18. Retirement of Officers by rotation
- At every Annual General Meeting the following officers shall retire from office:
I. Any officer who held office at the time of the previous Annual General Meeting and who was not elected at that meeting; and
II. Any officer who has been appointed by the Executive Board since the last Annual General Meeting - Any officer who retires at an Annual General Meeting may offer themselves for re-election by the Members, if nominated in accordance with clause 10(c).
19. Control, Investment and Disbursement of Funds
All monies received by the Association shall be banked in such a banking institution as the Association decided upon. Such banking accounts shall be operated upon the authority and signature of such officers as are appointed by the Association.
20. Financial Year
The end of the financial year shall be 31 March.
21. Common Seal
The Secretary shall be the custodian of the common seal which shall be affixed by him/her only upon the authority of the Executive Board to such documents as are signed by an Executive Board member and the Secretary or in such other manner as the Executive Board may decide. A schedule of all documents to which the seal has been affixed shall be tabled at the subsequent Annual General Meeting.
21. Alteration of Rules
- These rules may be altered, added to, rescinded or otherwise varied or amended by a resolution passed by a two thirds majority of those present at a general meeting of which 28 days notice has been given.
- Every such notice shall set forth the purpose of the proposed alteration, addition, rescission, variation or amendment.
- No alteration, addition or rescission of the rules shall be made if it would have the effect of denying the Association the income tax exemption provided to a non-profit body pursuant to Section 61(34) of the Income Tax Act 1976, its amendments or successor legislation.
23. Winding Up
- The Association may go into liquidation if, at a general meeting of the Association the members pass by simple majority a resolution to do so, provided that this winding up resolution is confirmed at a subsequent general meeting called for the purpose and as required by section 24 of the Incorporated Societies Act 1908.

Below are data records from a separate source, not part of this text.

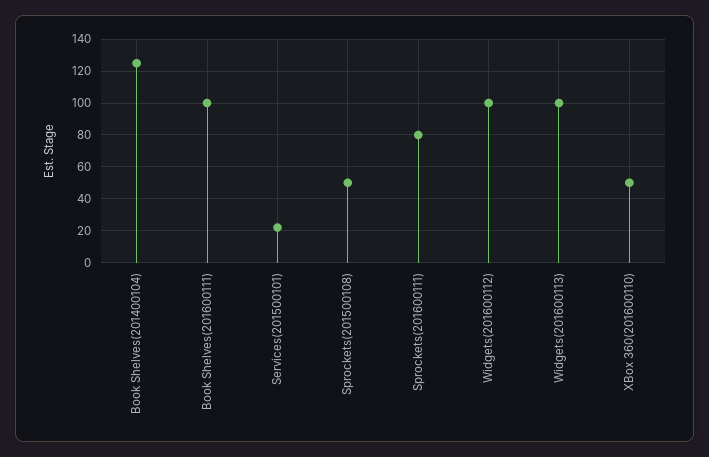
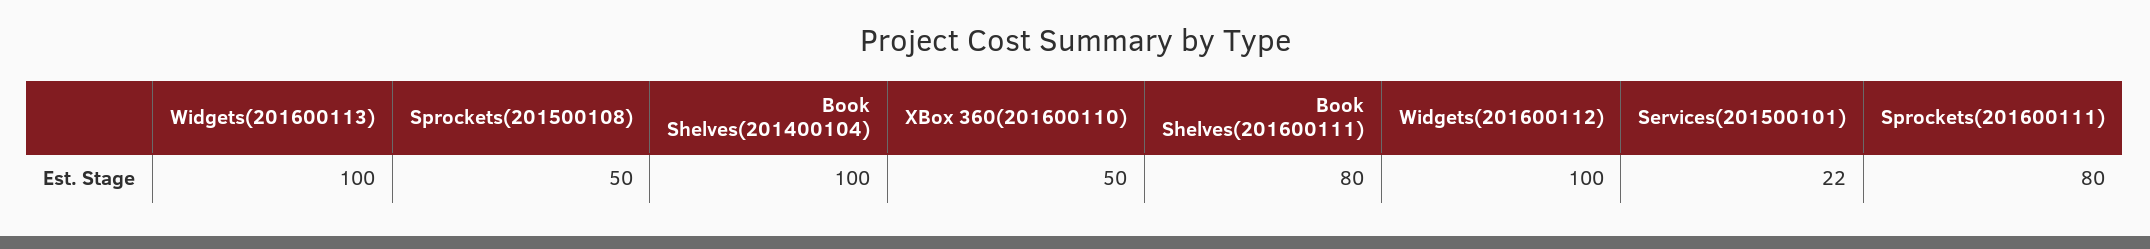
  {
-   "Book Shelves(201400104)": 125,
+   "Book Shelves(201400104)": 100,
-   "Book Shelves(201600111)": 100,
+   "Book Shelves(201600111)": 80,
    "Services(201500101)": 22,
    "Sprockets(201500108)": 50,
    "Sprockets(201600111)": 80,
    "Widgets(201600112)": 100,
    "Widgets(201600113)": 100,
    "XBox 360(201600110)": 50
  }

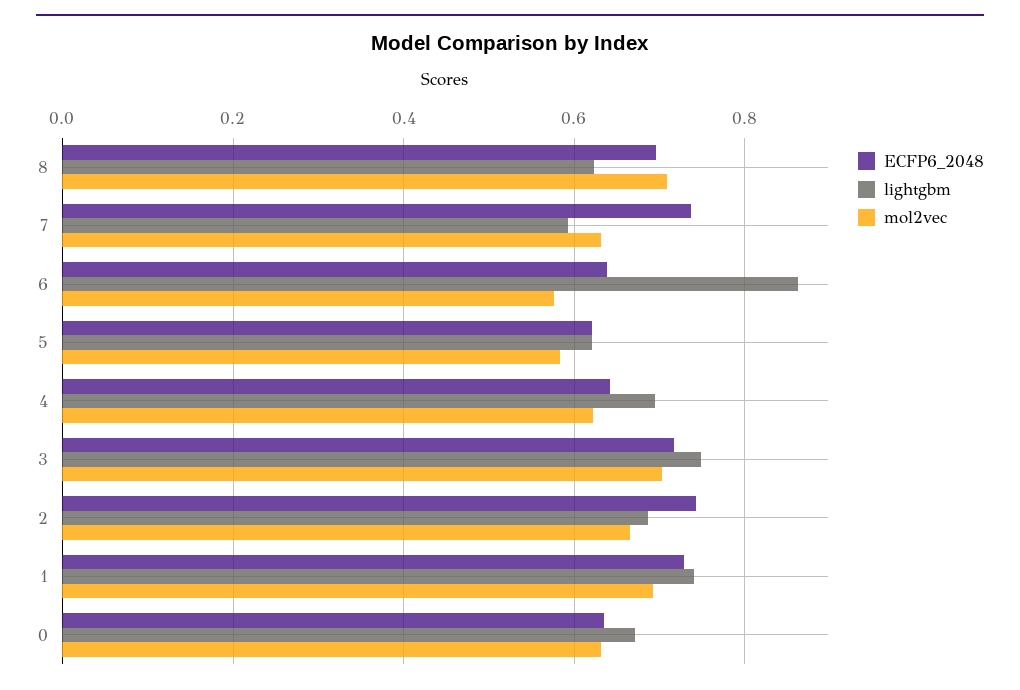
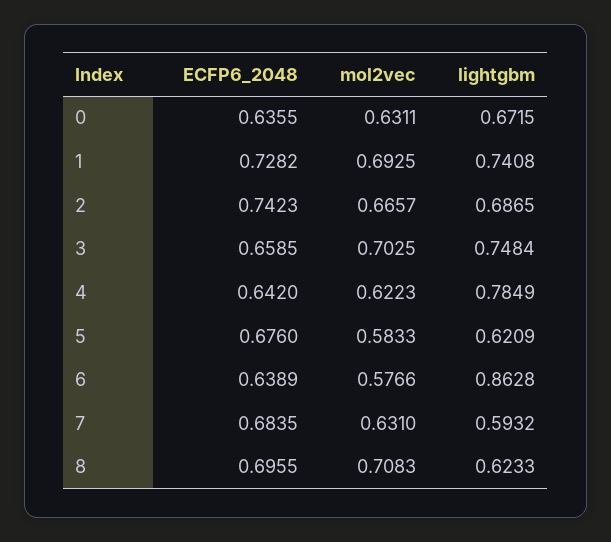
  {
    "ECFP6_2048": {
      "8": 0.6955,
-     "7": 0.74,
+     "7": 0.6835,
      "6": 0.6389,
-     "5": 0.62,
+     "5": 0.676,
      "4": 0.642,
-     "3": 0.72,
+     "3": 0.6585,
      "2": 0.7423,
      "1": 0.7282,
      "0": 0.6355
    },
    "lightgbm": {
      "8": 0.6233,
      "7": 0.5932,
      "6": 0.8628,
      "5": 0.6209,
-     "4": 0.7,
+     "4": 0.7849,
      "3": 0.7484,
      "2": 0.6865,
      "1": 0.7408,
      "0": 0.6715
    },
    "mol2vec": {
      "8": 0.7083,
      "7": 0.631,
      "6": 0.5766,
      "5": 0.5833,
      "4": 0.6223,
      "3": 0.7025,
      "2": 0.6657,
      "1": 0.6925,
      "0": 0.6311
    }
  }

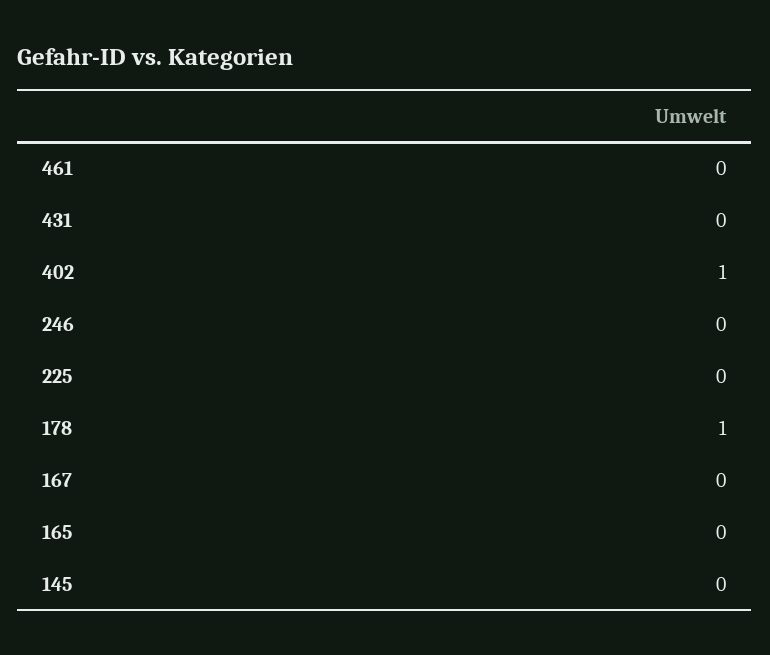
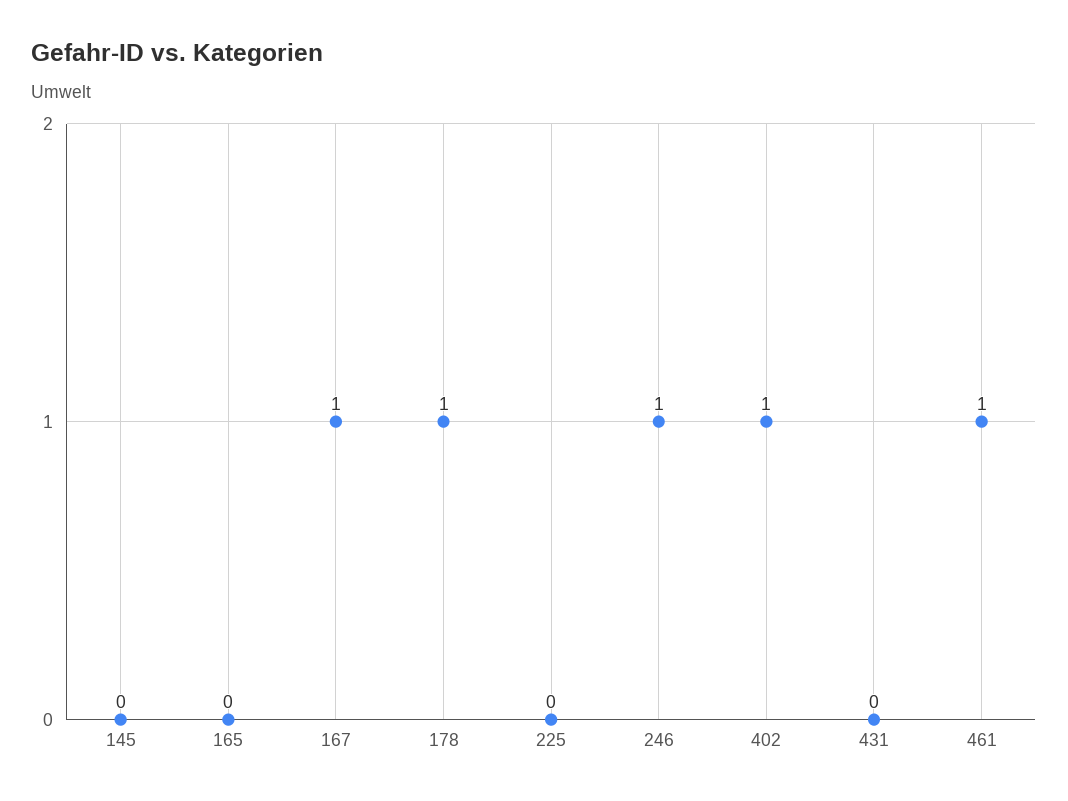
  {
-   "461": 0,
+   "461": 1,
    "431": 0,
    "402": 1,
-   "246": 0,
+   "246": 1,
    "225": 0,
    "178": 1,
-   "167": 0,
+   "167": 1,
    "165": 0,
    "145": 0
  }

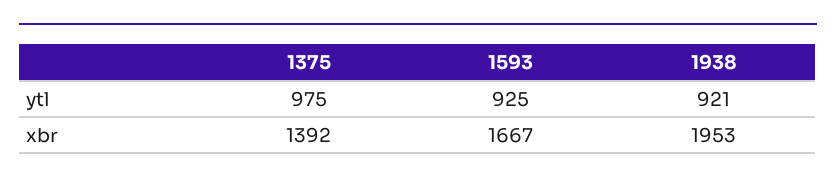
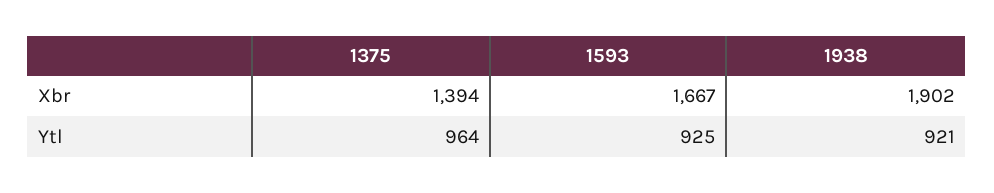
  {
    "1375": {
-     "ytl": 975,
+     "ytl": 964,
-     "xbr": 1392
+     "xbr": 1394
    },
    "1593": {
      "ytl": 925,
      "xbr": 1667
    },
    "1938": {
      "ytl": 921,
-     "xbr": 1953
+     "xbr": 1902
    }
  }

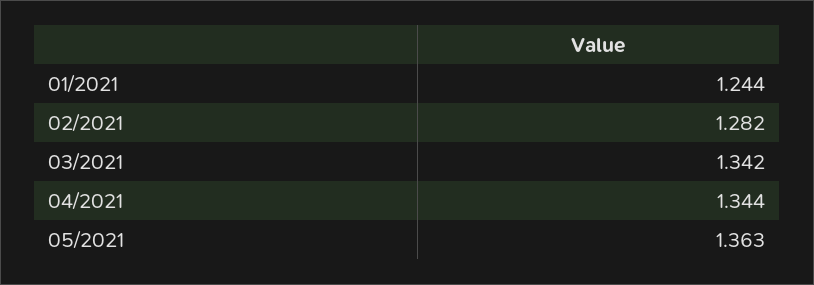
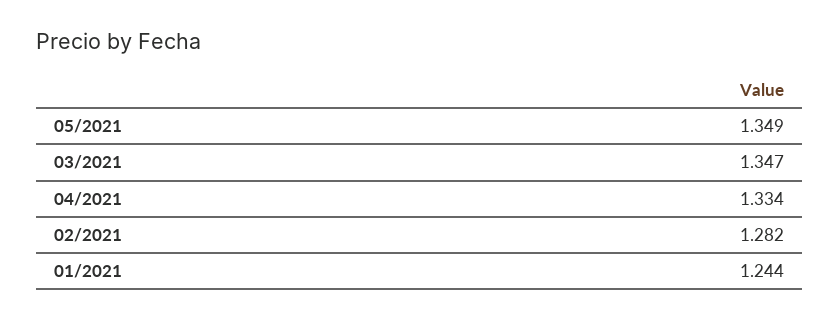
  {
    "01/2021": 1.244,
    "02/2021": 1.282,
-   "03/2021": 1.342,
+   "03/2021": 1.347,
-   "04/2021": 1.344,
+   "04/2021": 1.334,
-   "05/2021": 1.363
+   "05/2021": 1.349
  }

- In the event of the Association going into liquidation under section 24 of the Incorporated Societies Amendment Act 1908, the surplus assets and payment of the Association’s liabilities and the expenses of the liquidation shall not be divided amongst the members. At a general meeting of which notice has been given specifying the nature of the business to be transacted, a majority of three-fourths of the members present at the meeting may resolve to transfer such surplus assets to a society having similar objective to that of the Association.
24. Distributions
No member of the Association shall receive any distribution, whether by way of money, property, or otherwise, other than as a reasonable reimbursement for services rendered or money lent to the Association.
24. Interpretation
If at any time matter shall arise which is not provided for in these rules or in the interpretation of these rules, the same shall be determined where appropriate by the Executive Board whose decision shall be final.